▸ **Your objective**
All of the entries below need repeating exactly, apart from their images.
_ _ _
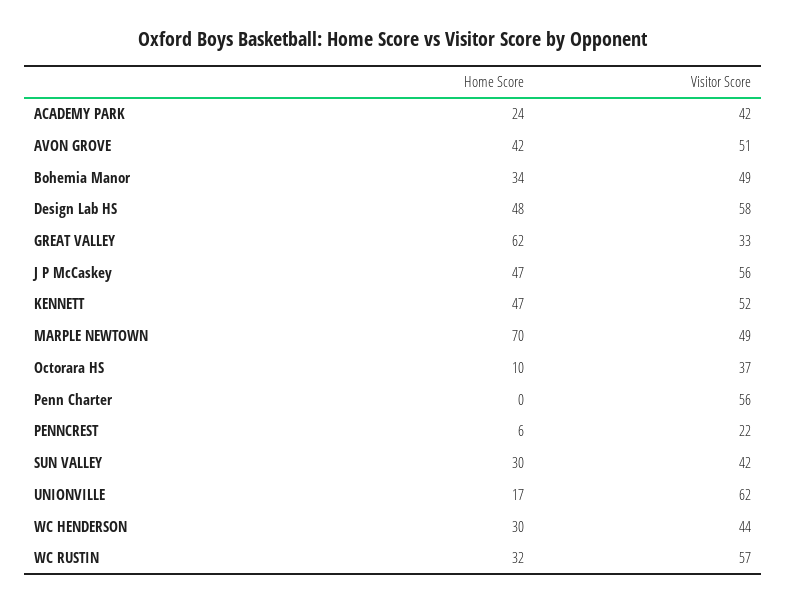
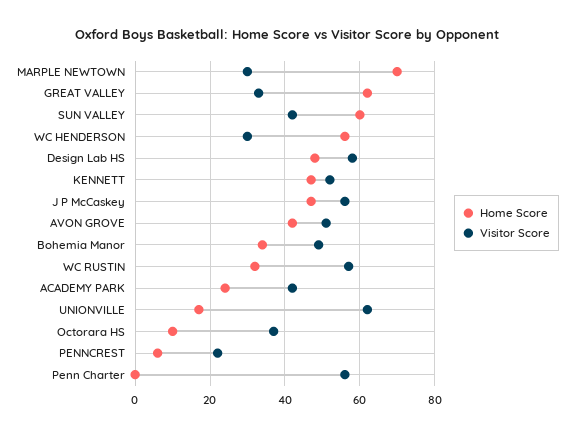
  {
    "Home Score": {
      "ACADEMY PARK": 24,
      "AVON GROVE": 42,
      "Bohemia Manor": 34,
      "Design Lab HS": 48,
      "GREAT VALLEY": 62,
      "J P McCaskey": 47,
      "KENNETT": 47,
      "MARPLE NEWTOWN": 70,
      "Octorara HS": 10,
      "Penn Charter": 0,
      "PENNCREST": 6,
-     "SUN VALLEY": 30,
+     "SUN VALLEY": 60,
      "UNIONVILLE": 17,
-     "WC HENDERSON": 30,
+     "WC HENDERSON": 55,
      "WC RUSTIN": 32
    },
    "Visitor Score": {
      "ACADEMY PARK": 42,
      "AVON GROVE": 51,
      "Bohemia Manor": 49,
      "Design Lab HS": 58,
      "GREAT VALLEY": 33,
      "J P McCaskey": 56,
      "KENNETT": 52,
-     "MARPLE NEWTOWN": 49,
+     "MARPLE NEWTOWN": 30,
      "Octorara HS": 37,
      "Penn Charter": 56,
      "PENNCREST": 22,
      "SUN VALLEY": 42,
      "UNIONVILLE": 62,
-     "WC HENDERSON": 44,
+     "WC HENDERSON": 30,
      "WC RUSTIN": 57
    }
  }

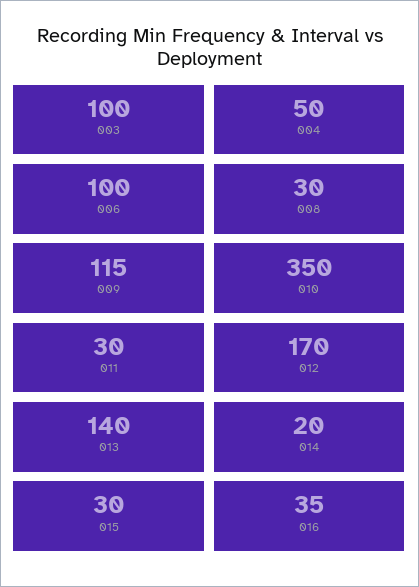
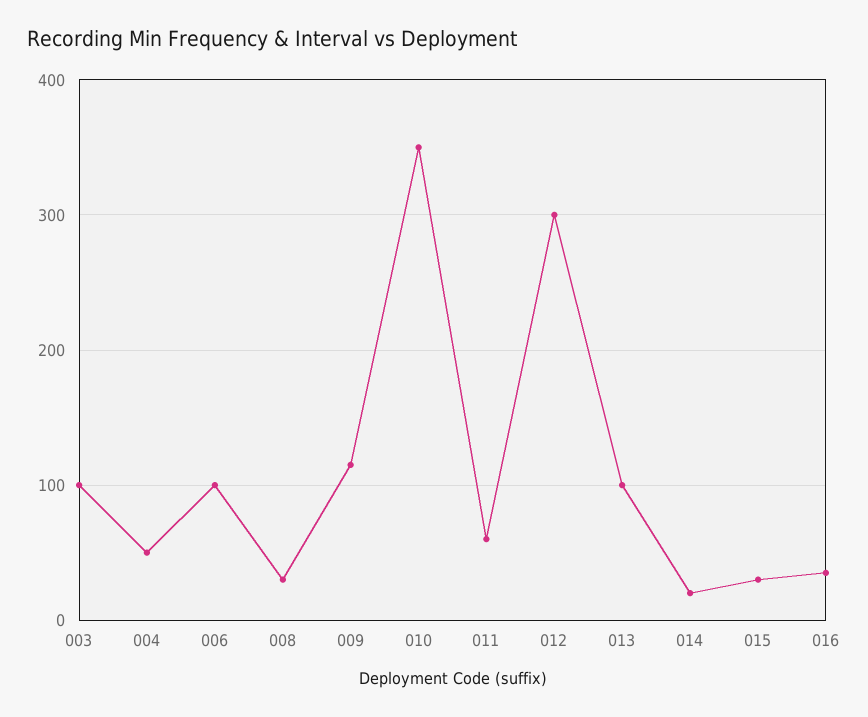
  {
    "003": 100,
    "004": 50,
    "006": 100,
    "008": 30,
    "009": 115,
    "010": 350,
-   "011": 30,
+   "011": 60,
-   "012": 170,
+   "012": 300,
-   "013": 140,
+   "013": 100,
    "014": 20,
    "015": 30,
    "016": 35
  }

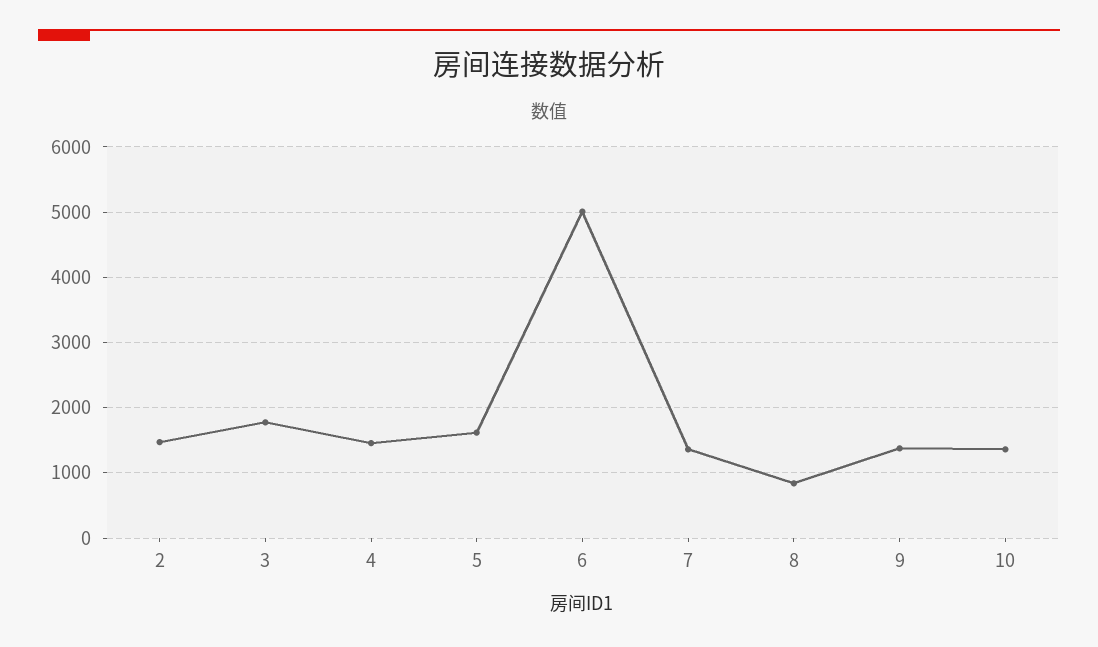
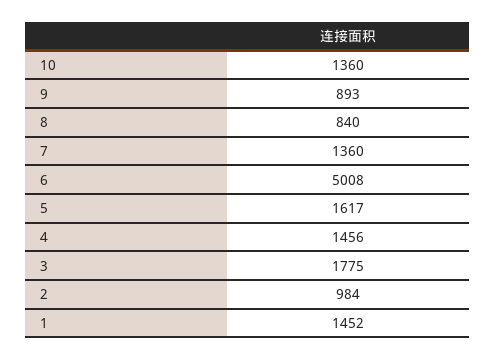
  {
-   "2": 1500,
+   "2": 984,
    "3": 1775,
    "4": 1456,
    "5": 1617,
    "6": 5008,
    "7": 1360,
    "8": 840,
-   "9": 1400,
+   "9": 893,
-   "10": 1360
+   "10": 1360,
+   "1": 1452
  }

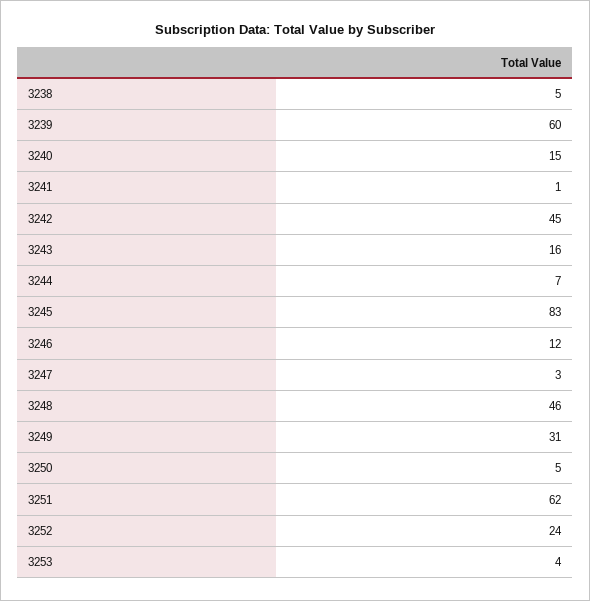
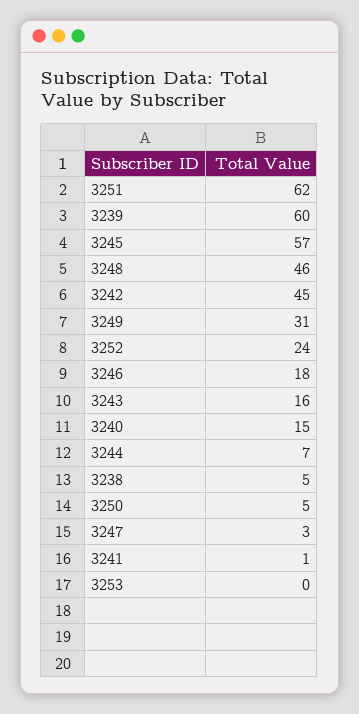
  {
    "3238": 5,
    "3239": 60,
    "3240": 15,
    "3241": 1,
    "3242": 45,
    "3243": 16,
    "3244": 7,
-   "3245": 83,
+   "3245": 57,
-   "3246": 12,
+   "3246": 18,
    "3247": 3,
    "3248": 46,
    "3249": 31,
    "3250": 5,
    "3251": 62,
    "3252": 24,
-   "3253": 4
+   "3253": 0
  }

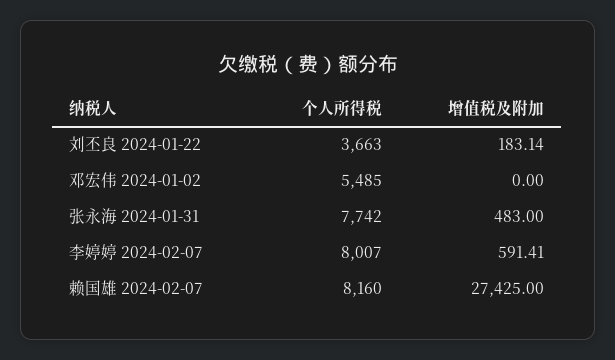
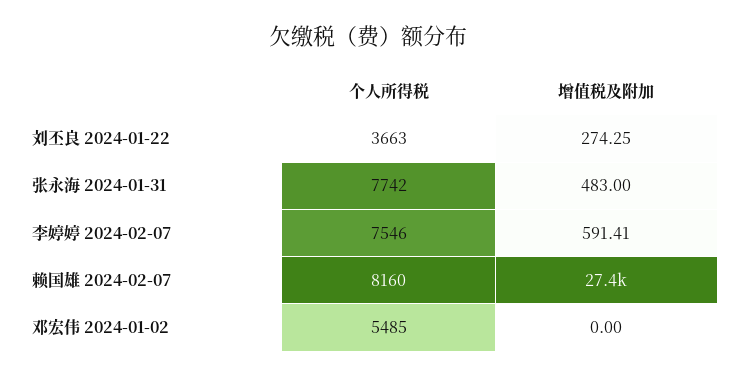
  {
    "个人所得税": {
      "刘丕良 2024-01-22": 3663,
      "邓宏伟 2024-01-02": 5485,
      "张永海 2024-01-31": 7742,
-     "李婷婷 2024-02-07": 8007,
+     "李婷婷 2024-02-07": 7546,
      "赖国雄 2024-02-07": 8160
    },
    "增值税及附加": {
-     "刘丕良 2024-01-22": 183.14,
+     "刘丕良 2024-01-22": 274.25,
      "邓宏伟 2024-01-02": 0,
      "张永海 2024-01-31": 483,
      "李婷婷 2024-02-07": 591.41,
      "赖国雄 2024-02-07": 27425
    }
  }

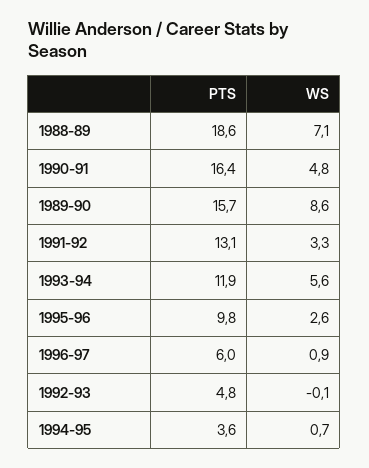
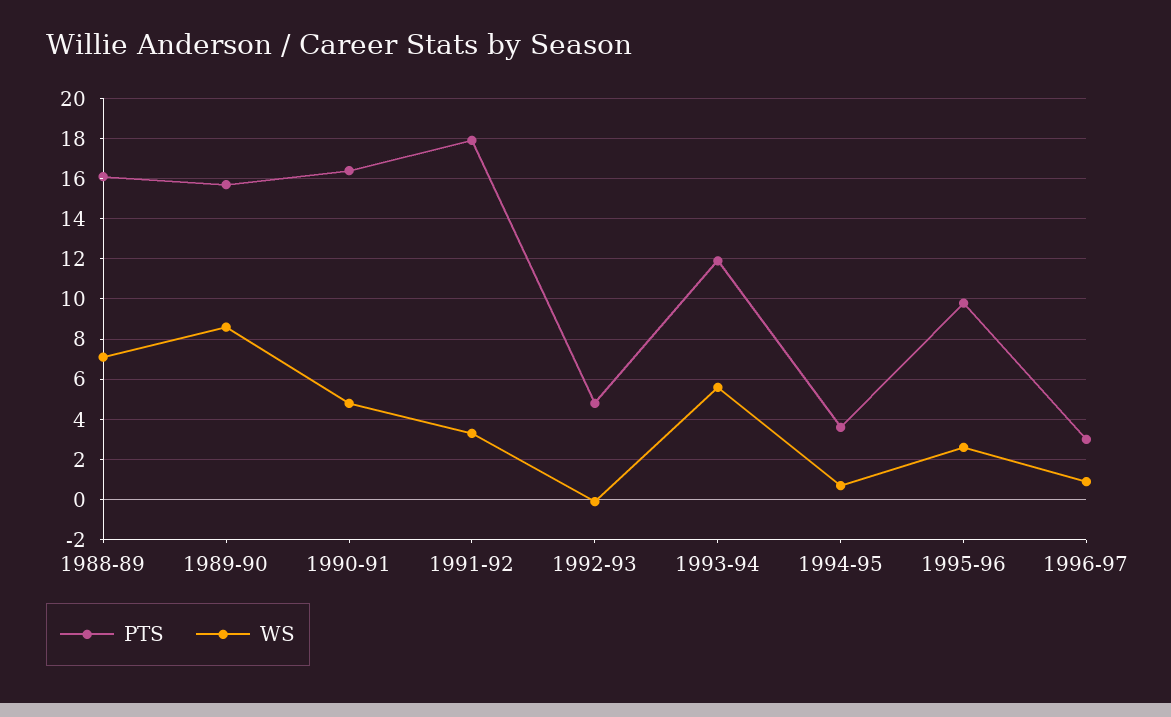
  {
    "PTS": {
-     "1988-89": 18.6,
+     "1988-89": 16,
      "1990-91": 16.4,
      "1989-90": 15.7,
-     "1991-92": 13.1,
+     "1991-92": 18,
      "1993-94": 11.9,
      "1995-96": 9.8,
-     "1996-97": 6,
+     "1996-97": 3,
      "1992-93": 4.8,
      "1994-95": 3.6
    },
    "WS": {
      "1988-89": 7.1,
      "1990-91": 4.8,
      "1989-90": 8.6,
      "1991-92": 3.3,
      "1993-94": 5.6,
      "1995-96": 2.6,
      "1996-97": 0.9,
      "1992-93": -0.1,
      "1994-95": 0.7
    }
  }

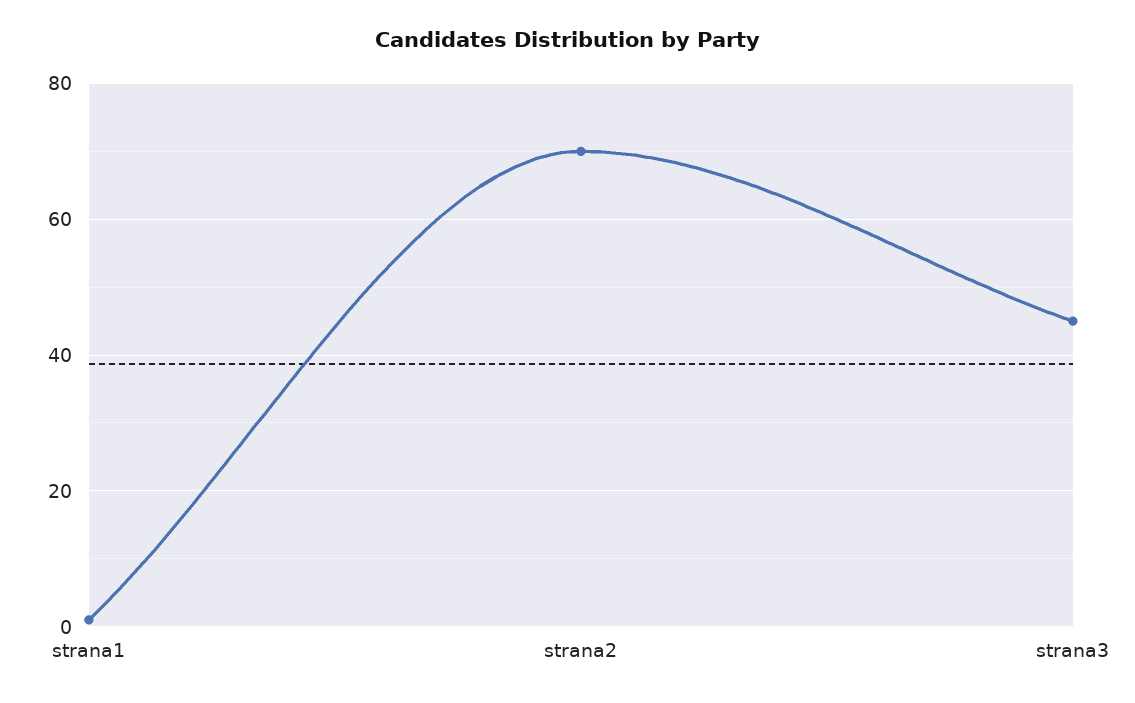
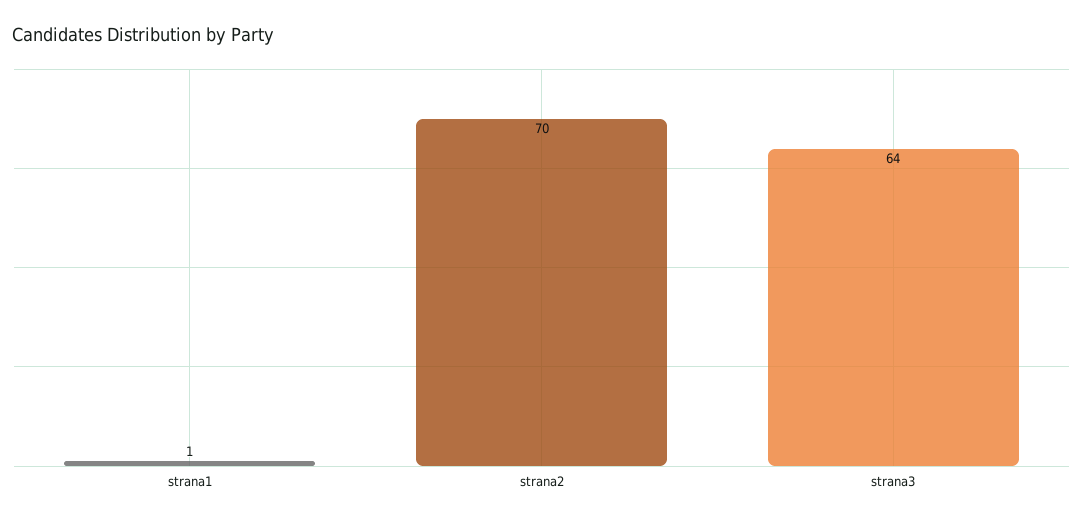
  {
    "strana1": 1,
    "strana2": 70,
-   "strana3": 45
+   "strana3": 64
  }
_ _ _
▸ **Reply**
  {
    "Home Score": {
      "ACADEMY PARK": 24,
      "AVON GROVE": 42,
      "Bohemia Manor": 34,
      "Design Lab HS": 48,
      "GREAT VALLEY": 62,
      "J P McCaskey": 47,
      "KENNETT": 47,
      "MARPLE NEWTOWN": 70,
      "Octorara HS": 10,
      "Penn Charter": 0,
      "PENNCREST": 6,
-     "SUN VALLEY": 30,
+     "SUN VALLEY": 60,
      "UNIONVILLE": 17,
-     "WC HENDERSON": 30,
+     "WC HENDERSON": 55,
      "WC RUSTIN": 32
    },
    "Visitor Score": {
      "ACADEMY PARK": 42,
      "AVON GROVE": 51,
      "Bohemia Manor": 49,
      "Design Lab HS": 58,
      "GREAT VALLEY": 33,
      "J P McCaskey": 56,
      "KENNETT": 52,
-     "MARPLE NEWTOWN": 49,
+     "MARPLE NEWTOWN": 30,
      "Octorara HS": 37,
      "Penn Charter": 56,
      "PENNCREST": 22,
      "SUN VALLEY": 42,
      "UNIONVILLE": 62,
-     "WC HENDERSON": 44,
+     "WC HENDERSON": 30,
      "WC RUSTIN": 57
    }
  }

  {
    "003": 100,
    "004": 50,
    "006": 100,
    "008": 30,
    "009": 115,
    "010": 350,
-   "011": 30,
+   "011": 60,
-   "012": 170,
+   "012": 300,
-   "013": 140,
+   "013": 100,
    "014": 20,
    "015": 30,
    "016": 35
  }

  {
-   "2": 1500,
+   "2": 984,
    "3": 1775,
    "4": 1456,
    "5": 1617,
    "6": 5008,
    "7": 1360,
    "8": 840,
-   "9": 1400,
+   "9": 893,
-   "10": 1360
+   "10": 1360,
+   "1": 1452
  }

  {
    "3238": 5,
    "3239": 60,
    "3240": 15,
    "3241": 1,
    "3242": 45,
    "3243": 16,
    "3244": 7,
-   "3245": 83,
+   "3245": 57,
-   "3246": 12,
+   "3246": 18,
    "3247": 3,
    "3248": 46,
    "3249": 31,
    "3250": 5,
    "3251": 62,
    "3252": 24,
-   "3253": 4
+   "3253": 0
  }

  {
    "个人所得税": {
      "刘丕良 2024-01-22": 3663,
      "邓宏伟 2024-01-02": 5485,
      "张永海 2024-01-31": 7742,
-     "李婷婷 2024-02-07": 8007,
+     "李婷婷 2024-02-07": 7546,
      "赖国雄 2024-02-07": 8160
    },
    "增值税及附加": {
-     "刘丕良 2024-01-22": 183.14,
+     "刘丕良 2024-01-22": 274.25,
      "邓宏伟 2024-01-02": 0,
      "张永海 2024-01-31": 483,
      "李婷婷 2024-02-07": 591.41,
      "赖国雄 2024-02-07": 27425
    }
  }

  {
    "PTS": {
-     "1988-89": 18.6,
+     "1988-89": 16,
      "1990-91": 16.4,
      "1989-90": 15.7,
-     "1991-92": 13.1,
+     "1991-92": 18,
      "1993-94": 11.9,
      "1995-96": 9.8,
-     "1996-97": 6,
+     "1996-97": 3,
      "1992-93": 4.8,
      "1994-95": 3.6
    },
    "WS": {
      "1988-89": 7.1,
      "1990-91": 4.8,
      "1989-90": 8.6,
      "1991-92": 3.3,
      "1993-94": 5.6,
      "1995-96": 2.6,
      "1996-97": 0.9,
      "1992-93": -0.1,
      "1994-95": 0.7
    }
  }

  {
    "strana1": 1,
    "strana2": 70,
-   "strana3": 45
+   "strana3": 64
  }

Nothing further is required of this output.